━━━━━ Raw data ━━━━━

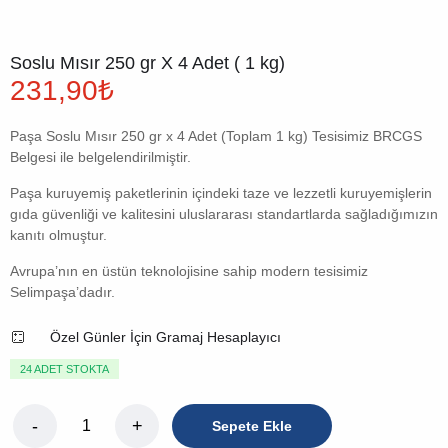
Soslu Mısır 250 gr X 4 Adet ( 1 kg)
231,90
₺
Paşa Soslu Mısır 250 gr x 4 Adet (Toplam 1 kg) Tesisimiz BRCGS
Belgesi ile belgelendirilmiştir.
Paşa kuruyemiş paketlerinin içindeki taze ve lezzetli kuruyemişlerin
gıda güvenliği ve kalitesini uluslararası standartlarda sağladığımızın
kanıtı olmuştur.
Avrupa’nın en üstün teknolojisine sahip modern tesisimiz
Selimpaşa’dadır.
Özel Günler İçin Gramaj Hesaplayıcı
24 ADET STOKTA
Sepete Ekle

━━━━━
━━━━━ Raw data ━━━━━

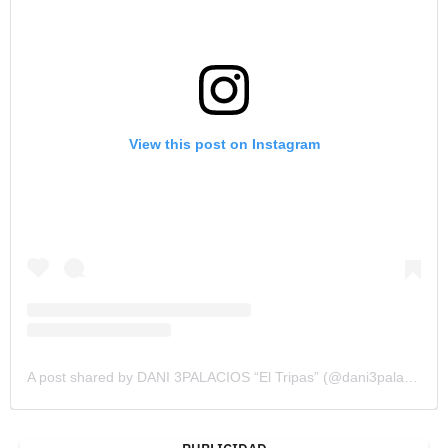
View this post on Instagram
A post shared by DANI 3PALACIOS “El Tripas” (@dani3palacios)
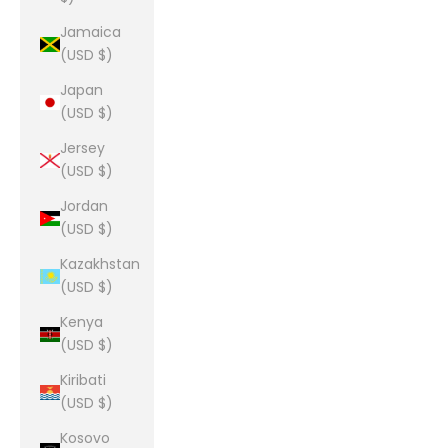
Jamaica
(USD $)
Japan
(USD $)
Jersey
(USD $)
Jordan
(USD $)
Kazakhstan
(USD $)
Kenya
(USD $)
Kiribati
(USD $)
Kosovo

━━━━━

▶ Required action
Show all lines from the entries that hold "Mısır".

▶ Solution
Soslu Mısır 250 gr X 4 Adet ( 1 kg)
Paşa Soslu Mısır 250 gr x 4 Adet (Toplam 1 kg) Tesisimiz BRCGS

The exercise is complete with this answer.